ゲストはロンブー淳。いつもおもしろいこの番組の中でも、屈指の回だった。「進行をすることから逸脱したい」と思っていた淳は、30~32、3歳のころ、骨組みだけをする進行がおもしろくなかった時期があったのだそう。

それを救ってくれたのが、特別親しくもないナイナイ矢部だったという。楽屋挨拶に行くと「大変そうやな」と言われ、「交通整理しなきゃいけないけど、交通整理を無視するような人になりたかった」と悩みを吐露すると「淳のことを見てるスタッフがいる。
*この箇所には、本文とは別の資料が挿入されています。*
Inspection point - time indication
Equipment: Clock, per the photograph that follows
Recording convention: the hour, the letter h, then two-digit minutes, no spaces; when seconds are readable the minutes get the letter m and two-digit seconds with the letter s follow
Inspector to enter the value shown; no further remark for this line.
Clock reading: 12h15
その人たちに向かってまずやってみれば?」とアドバイスをくれた。そこで淳はやりがいを見つけた。

「理解してくれるスタッフも意外と少ない。それって孤独じゃないですか?」と若林が問うと、「いや、たくさんいるよりかはいいと思った。少数で的がわかりやすかった」と答える淳は「だから終わっても涙が出ない番組もあったもんね」と明け透けに語り出す。

「終わって涙するってことは、やっぱり向き合ったし、もっとつづけたかったし、いろんな思いが錯綜して泣く。泣けないってことは、まぁ……オール惰性。惰性でやってることだと、終わったときに気づく。やってるときは惰性の感覚なんてまるでないよ。全部一生懸命やってるつもりなんだけど、番組が終わりますって聞いたときに、自分がどれだけベットしてたか答え合わせが出てくる」と。
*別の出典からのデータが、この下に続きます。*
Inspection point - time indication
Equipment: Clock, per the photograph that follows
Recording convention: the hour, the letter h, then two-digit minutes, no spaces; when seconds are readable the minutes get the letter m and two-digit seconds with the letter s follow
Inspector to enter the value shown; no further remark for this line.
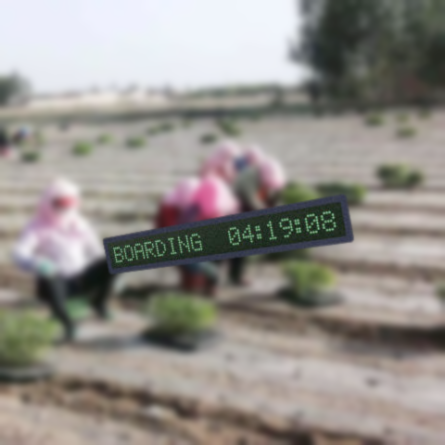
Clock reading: 4h19m08s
これを感極まった表情で聞き、言葉が出ない若林。それをフォローするように春日の相づちが大きくなる。「刺さり過ぎて、今日の俺の骨組みバラバラです」「誰も理解してくれないだろうけど、骨組みだけはやったっていう話を、今まで誰も聞いてくれる人がいなかったから、さっきからずっと泣きそうなんですよ!」と若林。

合間に「MCやってる人は若林のスゴさ、みんな理解してると思うよ。崩しもやるし、春日がどんなに暴れてもいいような耐震構造で作れるし」「春日って天才だから、どんなヒドい悪球でもなんとかするっていうか、なんとかしないこともなんとかする」と、それぞれを最大限評価する淳のきめ細やかさも光る。
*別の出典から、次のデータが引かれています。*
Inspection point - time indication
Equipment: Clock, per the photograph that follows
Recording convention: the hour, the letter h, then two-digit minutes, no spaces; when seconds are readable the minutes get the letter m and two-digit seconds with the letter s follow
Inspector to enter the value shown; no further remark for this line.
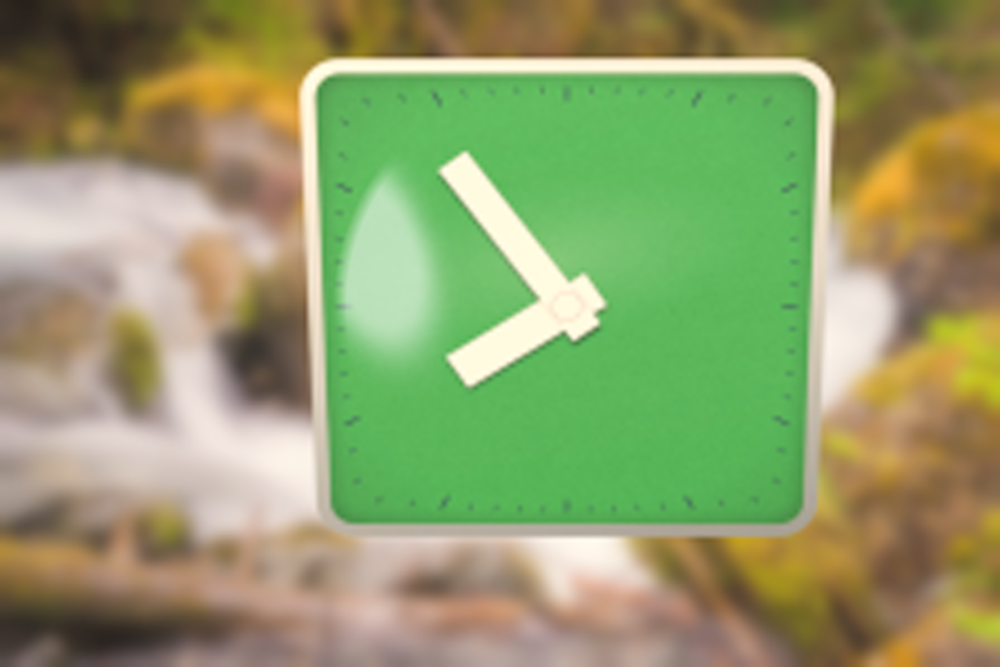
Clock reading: 7h54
オードリーがテレビ出始めの時期、『ロンハー』などでも脚光を浴び、ヤバいヤツ、怖いなどと春日がイジられているときに、「俺、横のこいつのほうが全然怖いけどね」「こいつは注意して見ておこう」と言っていたのが淳だという。

小学生時代からクラスの「進行」を担っていたというルーツから、「政治家はいつかやりたい」という将来の話まで。ただし、「数の論理みたいなところに行ったら常に外れちゃう」から国会議員にはなりたくない。市長や知事のような、首長がやりたい、とどこまでも淳らしい。

「今が一番楽しい」と語る淳に、「夢が広がりました」と憑き物が落ちたような若林。淳「若林は可能性しかない」。

『水曜日のダウンタウン』

「突然マネージャーから鬼越トマホークの『うるせえなぁ!』のくだり食らったら、意外とシリアスな状況になっちゃう説」。マネージャーの文言を作るのは本家・鬼越トマホーク。ダイアン津田には「うるせえなぁ! お前東京吉本に必要ねぇんだよ! 大阪帰れよ」と新人偽マネージャーに言われ、即座に「なんやコイツ? なんや、お前コラァ!」と激昂するが、本物のマネージャーが「本当は思ってないと思うんですけど、『NEXT千鳥』とか言われてましたけど、もうかまいたちには勝てないんで、家でゲーム実況だけやってればいいと思ってるだけだと思います」とつづけると、すぐに鬼越フォーマットに気づく。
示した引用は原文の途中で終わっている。